• Cosa farai
A – Riporta dal testo sugli scontri in Curva B tutto ciò che va da "Gli ultras del" giù fino a "paura che cresce.", senza cambiare nulla.
B – Riprendi il testo sugli scontri in Curva B e prosegui la narrazione dopo l'ultima frase.

• Testo originale

Scontri in Curva B, parla un papà: "Mio figlio in lacrime, ho dovuto lasciare prima lo stadio"

La testimonianza di un papà con figlio piccolo allo stadio: "Brutto clima, non sembrava di assistere a una partita di calcio".
Gli ultras del Napoli hanno fatto sentire tutto il loro dissenso contro le politiche di De Laurentiis nel corso del pre-partita, annunciando che avrebbero seguito la sfida in silenzio. Non tutto è filato liscio ed in Curva si è arrivati persino allo scontro fisico tra fazioni opposte del tifo organizzato: volano calci e schiaffi tra due gruppi ultras presenti. Qualcuno vuole fischiare la società, altri preferiscono la via del silenzio: via alle botte che per alcuni minuti creano il panico e spaventano anche gli altri tifosi presenti, alcuni dei quali costretti ad abbandonare lo stadio già prima dell'intervallo con la paura che cresce.

• Contenuto dei dati
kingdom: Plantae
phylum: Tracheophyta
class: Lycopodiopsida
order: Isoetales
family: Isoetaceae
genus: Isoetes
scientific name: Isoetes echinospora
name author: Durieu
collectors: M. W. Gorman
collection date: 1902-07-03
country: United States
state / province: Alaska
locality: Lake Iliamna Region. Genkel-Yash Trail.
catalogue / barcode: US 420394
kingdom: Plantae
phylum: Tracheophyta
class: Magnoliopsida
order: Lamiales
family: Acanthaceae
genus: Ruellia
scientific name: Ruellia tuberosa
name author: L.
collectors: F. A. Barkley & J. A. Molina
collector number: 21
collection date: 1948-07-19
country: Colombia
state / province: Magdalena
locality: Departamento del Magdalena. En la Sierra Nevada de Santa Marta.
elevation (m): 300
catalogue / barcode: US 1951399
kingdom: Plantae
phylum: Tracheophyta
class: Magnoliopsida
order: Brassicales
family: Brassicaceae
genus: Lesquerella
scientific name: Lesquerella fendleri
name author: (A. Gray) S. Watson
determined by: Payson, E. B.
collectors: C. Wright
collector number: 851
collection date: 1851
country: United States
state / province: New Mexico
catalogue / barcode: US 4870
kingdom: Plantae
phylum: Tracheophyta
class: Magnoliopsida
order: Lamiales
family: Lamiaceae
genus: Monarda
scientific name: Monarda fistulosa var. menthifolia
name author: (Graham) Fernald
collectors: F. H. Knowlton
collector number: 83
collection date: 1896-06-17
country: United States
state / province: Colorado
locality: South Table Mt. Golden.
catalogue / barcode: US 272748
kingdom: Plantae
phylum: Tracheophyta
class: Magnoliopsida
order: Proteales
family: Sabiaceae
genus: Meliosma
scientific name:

• Risposte ai compiti
A –
Gli ultras del Napoli hanno fatto sentire tutto il loro dissenso contro le politiche di De Laurentiis nel corso del pre-partita, annunciando che avrebbero seguito la sfida in silenzio. Non tutto è filato liscio ed in Curva si è arrivati persino allo scontro fisico tra fazioni opposte del tifo organizzato: volano calci e schiaffi tra due gruppi ultras presenti. Qualcuno vuole fischiare la società, altri preferiscono la via del silenzio: via alle botte che per alcuni minuti creano il panico e spaventano anche gli altri tifosi presenti, alcuni dei quali costretti ad abbandonare lo stadio già prima dell'intervallo con la paura che cresce.

B –
A tal proposito abbiamo raccolto la testimonianza di Antonio F., presente allo stadio con suo figlio per assistere a Napoli-Milan. "In Curva B ieri non si poteva stare, vi era un clima surreale, non si potevano esporre sciarpe e vi era una tensione incredibile. A fine primo tempo quando gli ultras si sono nuovamente picchiati, mio figlio di 8 anni si è spaventato, stava iniziando quasi a piangere. Vi era un clima davvero brutto, ho deciso di andare via e tornarmene a casa. Davvero un pessimo spettacolo, mio figlio è tornato a casa molto deluso, ci teneva tantissimo a vedere questa partita, ma non me la sono sentita di rimanere".